Feeds:
Posts
Comentários

Posts Tagged ‘pipeline’

Papo de Botequim – Parte 6

Comandos de Loop ou Laço (Continuação)

– Fala cara! E aí, já tá sabendo tudo do comando for? Eu te deixei um exercício para treinar, se não me engano era para contar a quantidade de palavras de um arquivo… Você fez? – Claro! Tô empolgadão com essa linguagem, eu fiz da forma que você pediu, isto é sem usar o comando wc porque senão era mais mole ainda. Olha só como eu fi…

– Êpa! Perai! Você realmente está fissurado na linguagem, mas eu tô sequinho pra tomar um chope. Aê Chico, traz dois por favor. Um sem colarinho!

– Como eu ia dizendo olha a forma que eu fiz. É muito fácil…

$ cat contpal.sh
#!/bin/bash
# Script meramente pedagógico cuja
# função é contar a qtd de palavras
# de um arquivo. Supõe-se que as
# palavras estão separadas entre si
# por espaço, ou .

if [ $# -ne 1 ]
then
echo uso: $0 /caminho/do/arquivo
exit 2
fi
Cont=0
for Palavra in $(cat $1)
do
Cont=$((Cont+1))
done
echo O arquivo $1 tem $Cont palavras.

Ou seja, o programa começa como sempre verificando se a passagem de parâmetros foi correta, em seguida o comando for se incumbe de pegar cada uma das palavras (lembre-se que o $IFS padrão (default) é branco, <TAB> e <ENTER>, que é exatamente o que desejamos para separar as palavras), incrementando a variável $Cont.

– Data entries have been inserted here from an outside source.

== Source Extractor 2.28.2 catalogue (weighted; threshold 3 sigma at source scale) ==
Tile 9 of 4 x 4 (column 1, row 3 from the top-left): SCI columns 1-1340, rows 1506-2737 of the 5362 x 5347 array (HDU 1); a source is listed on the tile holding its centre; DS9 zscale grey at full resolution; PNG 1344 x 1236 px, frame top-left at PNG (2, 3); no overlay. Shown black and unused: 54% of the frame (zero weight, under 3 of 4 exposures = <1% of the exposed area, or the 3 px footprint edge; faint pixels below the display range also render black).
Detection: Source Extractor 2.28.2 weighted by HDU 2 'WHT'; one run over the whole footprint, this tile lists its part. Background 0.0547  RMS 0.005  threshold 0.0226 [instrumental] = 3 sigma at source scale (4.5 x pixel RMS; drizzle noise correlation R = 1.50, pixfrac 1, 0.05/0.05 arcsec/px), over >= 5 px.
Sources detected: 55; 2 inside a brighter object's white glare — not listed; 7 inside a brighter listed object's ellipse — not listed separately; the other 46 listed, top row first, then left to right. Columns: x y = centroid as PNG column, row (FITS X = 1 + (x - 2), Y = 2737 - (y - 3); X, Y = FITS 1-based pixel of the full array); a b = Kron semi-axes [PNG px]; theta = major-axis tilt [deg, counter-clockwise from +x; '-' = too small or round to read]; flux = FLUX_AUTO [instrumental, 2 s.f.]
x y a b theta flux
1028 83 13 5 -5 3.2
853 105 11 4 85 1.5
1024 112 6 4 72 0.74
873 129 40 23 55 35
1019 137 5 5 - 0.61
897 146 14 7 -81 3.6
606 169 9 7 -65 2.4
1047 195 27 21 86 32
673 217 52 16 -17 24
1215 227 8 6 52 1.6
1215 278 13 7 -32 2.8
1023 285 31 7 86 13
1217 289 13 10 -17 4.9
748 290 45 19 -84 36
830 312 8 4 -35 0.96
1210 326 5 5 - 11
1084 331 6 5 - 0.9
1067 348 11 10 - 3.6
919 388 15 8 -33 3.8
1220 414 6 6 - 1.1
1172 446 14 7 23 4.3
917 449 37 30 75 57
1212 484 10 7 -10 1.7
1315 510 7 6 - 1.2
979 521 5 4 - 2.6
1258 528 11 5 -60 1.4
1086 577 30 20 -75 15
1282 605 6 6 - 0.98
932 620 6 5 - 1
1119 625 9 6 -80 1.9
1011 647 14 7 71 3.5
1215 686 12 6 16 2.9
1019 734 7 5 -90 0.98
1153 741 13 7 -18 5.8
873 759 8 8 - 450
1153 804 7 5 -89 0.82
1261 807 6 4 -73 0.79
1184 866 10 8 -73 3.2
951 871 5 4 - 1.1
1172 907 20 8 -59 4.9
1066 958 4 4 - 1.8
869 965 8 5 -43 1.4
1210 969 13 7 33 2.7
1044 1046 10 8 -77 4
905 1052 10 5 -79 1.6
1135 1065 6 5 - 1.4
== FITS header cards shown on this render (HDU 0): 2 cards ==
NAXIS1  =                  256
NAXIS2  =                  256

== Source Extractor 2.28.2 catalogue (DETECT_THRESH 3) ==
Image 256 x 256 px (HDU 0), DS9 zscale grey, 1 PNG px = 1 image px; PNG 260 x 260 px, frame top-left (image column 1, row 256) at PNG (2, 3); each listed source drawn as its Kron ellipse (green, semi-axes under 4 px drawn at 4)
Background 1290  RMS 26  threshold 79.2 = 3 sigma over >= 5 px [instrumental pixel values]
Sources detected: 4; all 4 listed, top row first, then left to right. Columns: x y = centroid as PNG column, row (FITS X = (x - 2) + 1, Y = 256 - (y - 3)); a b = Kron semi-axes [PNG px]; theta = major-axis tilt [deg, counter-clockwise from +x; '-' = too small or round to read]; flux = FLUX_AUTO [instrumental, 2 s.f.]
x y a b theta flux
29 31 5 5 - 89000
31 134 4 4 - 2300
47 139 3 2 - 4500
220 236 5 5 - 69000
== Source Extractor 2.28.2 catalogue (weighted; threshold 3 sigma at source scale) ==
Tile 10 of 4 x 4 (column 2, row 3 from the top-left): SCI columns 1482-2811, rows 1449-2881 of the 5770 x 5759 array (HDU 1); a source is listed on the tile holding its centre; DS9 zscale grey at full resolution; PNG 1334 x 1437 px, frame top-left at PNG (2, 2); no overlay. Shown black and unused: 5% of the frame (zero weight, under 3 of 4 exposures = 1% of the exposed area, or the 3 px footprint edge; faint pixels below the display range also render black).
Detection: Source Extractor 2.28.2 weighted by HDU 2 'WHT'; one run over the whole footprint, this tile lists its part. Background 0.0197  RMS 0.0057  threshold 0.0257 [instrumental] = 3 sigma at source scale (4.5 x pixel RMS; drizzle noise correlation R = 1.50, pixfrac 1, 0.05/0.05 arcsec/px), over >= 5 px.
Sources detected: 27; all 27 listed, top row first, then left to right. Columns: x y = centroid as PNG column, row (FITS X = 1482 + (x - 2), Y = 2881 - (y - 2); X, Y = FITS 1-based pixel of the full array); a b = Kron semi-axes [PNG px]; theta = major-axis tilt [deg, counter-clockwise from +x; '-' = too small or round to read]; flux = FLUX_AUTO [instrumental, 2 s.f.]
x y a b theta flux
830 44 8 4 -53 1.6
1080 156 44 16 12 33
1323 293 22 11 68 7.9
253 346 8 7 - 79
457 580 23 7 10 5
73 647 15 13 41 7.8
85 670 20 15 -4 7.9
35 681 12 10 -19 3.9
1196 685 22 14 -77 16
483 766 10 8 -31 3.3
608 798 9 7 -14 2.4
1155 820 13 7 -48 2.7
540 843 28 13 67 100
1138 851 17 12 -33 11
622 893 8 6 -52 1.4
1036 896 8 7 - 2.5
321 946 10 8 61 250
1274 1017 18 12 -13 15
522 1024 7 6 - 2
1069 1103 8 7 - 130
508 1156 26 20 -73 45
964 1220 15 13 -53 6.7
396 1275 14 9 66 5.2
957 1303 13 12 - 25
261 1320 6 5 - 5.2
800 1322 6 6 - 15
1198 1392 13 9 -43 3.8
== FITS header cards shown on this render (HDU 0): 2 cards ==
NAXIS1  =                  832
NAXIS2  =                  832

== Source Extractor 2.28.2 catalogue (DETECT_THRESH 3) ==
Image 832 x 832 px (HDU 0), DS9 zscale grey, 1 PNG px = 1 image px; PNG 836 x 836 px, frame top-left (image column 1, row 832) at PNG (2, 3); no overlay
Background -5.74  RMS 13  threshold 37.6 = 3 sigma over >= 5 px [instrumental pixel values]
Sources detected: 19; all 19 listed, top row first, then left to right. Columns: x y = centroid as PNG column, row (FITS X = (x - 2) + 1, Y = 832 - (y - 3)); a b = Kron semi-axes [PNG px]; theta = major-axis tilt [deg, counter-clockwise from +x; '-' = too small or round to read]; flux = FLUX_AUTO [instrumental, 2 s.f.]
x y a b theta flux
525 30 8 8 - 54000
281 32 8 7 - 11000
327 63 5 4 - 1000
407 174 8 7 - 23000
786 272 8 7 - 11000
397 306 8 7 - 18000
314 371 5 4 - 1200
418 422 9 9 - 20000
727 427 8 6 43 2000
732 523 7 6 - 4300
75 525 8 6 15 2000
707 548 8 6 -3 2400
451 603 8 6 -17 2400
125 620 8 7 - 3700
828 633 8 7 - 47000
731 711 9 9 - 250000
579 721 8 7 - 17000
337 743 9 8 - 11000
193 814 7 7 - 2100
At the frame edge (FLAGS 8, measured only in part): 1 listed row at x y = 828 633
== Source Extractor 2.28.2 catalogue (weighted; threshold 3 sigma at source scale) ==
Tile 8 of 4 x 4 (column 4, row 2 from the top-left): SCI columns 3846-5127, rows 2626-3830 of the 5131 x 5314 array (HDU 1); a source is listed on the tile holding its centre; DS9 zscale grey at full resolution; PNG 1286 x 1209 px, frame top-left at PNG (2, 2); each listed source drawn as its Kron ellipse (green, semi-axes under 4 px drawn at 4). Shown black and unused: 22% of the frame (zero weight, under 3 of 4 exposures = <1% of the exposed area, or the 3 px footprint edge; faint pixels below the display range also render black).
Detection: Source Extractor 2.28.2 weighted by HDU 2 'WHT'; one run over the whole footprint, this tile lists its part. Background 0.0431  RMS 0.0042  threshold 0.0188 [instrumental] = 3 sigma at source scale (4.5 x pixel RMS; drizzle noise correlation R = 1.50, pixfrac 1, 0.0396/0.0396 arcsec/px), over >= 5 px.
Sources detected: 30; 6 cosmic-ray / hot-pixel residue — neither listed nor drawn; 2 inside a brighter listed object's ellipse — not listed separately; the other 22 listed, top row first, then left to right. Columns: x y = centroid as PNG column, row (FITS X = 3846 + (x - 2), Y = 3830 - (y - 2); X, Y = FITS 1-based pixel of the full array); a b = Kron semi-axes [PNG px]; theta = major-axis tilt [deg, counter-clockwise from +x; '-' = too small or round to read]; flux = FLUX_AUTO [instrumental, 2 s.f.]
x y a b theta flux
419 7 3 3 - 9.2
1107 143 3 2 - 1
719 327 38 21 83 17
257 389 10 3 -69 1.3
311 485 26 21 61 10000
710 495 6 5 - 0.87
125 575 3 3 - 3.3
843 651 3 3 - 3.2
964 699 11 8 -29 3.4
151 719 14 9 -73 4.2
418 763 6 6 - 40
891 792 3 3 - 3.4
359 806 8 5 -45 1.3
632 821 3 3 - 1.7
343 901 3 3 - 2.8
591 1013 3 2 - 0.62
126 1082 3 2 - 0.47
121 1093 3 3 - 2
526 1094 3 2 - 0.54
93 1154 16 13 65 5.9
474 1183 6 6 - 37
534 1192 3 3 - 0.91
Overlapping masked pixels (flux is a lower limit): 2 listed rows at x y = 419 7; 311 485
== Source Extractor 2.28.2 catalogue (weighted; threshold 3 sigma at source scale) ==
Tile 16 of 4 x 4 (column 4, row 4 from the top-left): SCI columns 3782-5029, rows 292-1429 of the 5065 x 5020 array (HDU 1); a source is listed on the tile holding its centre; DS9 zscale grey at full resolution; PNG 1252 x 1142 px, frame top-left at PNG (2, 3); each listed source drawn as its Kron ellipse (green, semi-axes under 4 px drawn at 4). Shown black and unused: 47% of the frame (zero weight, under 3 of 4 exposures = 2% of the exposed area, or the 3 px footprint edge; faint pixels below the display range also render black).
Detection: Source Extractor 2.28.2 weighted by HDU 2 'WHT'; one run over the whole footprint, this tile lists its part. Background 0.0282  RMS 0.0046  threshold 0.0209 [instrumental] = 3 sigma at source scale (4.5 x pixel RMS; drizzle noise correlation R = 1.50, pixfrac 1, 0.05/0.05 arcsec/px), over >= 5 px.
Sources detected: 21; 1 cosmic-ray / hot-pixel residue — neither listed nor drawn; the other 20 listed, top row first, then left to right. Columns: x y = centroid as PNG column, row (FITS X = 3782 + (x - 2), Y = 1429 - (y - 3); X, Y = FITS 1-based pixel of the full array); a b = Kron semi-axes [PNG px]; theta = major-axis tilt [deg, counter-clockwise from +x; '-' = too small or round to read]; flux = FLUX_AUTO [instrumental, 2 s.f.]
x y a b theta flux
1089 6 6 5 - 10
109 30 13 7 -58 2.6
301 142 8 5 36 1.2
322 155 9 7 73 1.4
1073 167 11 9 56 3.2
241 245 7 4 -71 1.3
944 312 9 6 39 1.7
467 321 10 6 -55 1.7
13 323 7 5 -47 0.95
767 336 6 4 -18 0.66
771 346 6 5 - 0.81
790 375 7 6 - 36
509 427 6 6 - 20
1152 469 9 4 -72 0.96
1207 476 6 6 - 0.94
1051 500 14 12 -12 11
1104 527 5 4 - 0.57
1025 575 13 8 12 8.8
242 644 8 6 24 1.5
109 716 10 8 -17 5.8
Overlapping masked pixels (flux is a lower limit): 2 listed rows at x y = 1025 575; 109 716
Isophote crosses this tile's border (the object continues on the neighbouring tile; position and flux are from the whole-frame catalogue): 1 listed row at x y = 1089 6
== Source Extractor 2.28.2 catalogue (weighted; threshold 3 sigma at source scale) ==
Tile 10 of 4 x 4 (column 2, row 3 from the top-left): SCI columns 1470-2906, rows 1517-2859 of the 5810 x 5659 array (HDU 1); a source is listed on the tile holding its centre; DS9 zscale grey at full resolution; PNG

Vamos relembrar como é o arquivo ArqDoDOS.txt.

$ cat ArqDoDOS.txt
Este arquivo
foi gerado pelo
DOS/Rwin e foi
baixado por um
ftp mal feito.

Agora vamos testar o programa passando este arquivo como parâmetro:

$ contpal.sh ArqDoDOS.txt
O arquivo ArqDoDOS.txt tem 14 palavras

– Beleza, funcionou legal!

Um Pouco Mais de for e Matemática

Voltando à vaca fria, na última vez que aqui estivemos, terminamos o nosso papo mostrando o loop de for a seguir:

    for ((; i<=9;))
    do
        let i++
        echo -n "$i "
    done

Uma vez que chegamos neste ponto, creio ser bastante interessante citar que o Shell trabalha com o conceito de “Expansão Aritmética” (Arithmetic Expansion), da qual vou falar rapidamente porque na seção Tira Gosto isso está muito bem mastigado.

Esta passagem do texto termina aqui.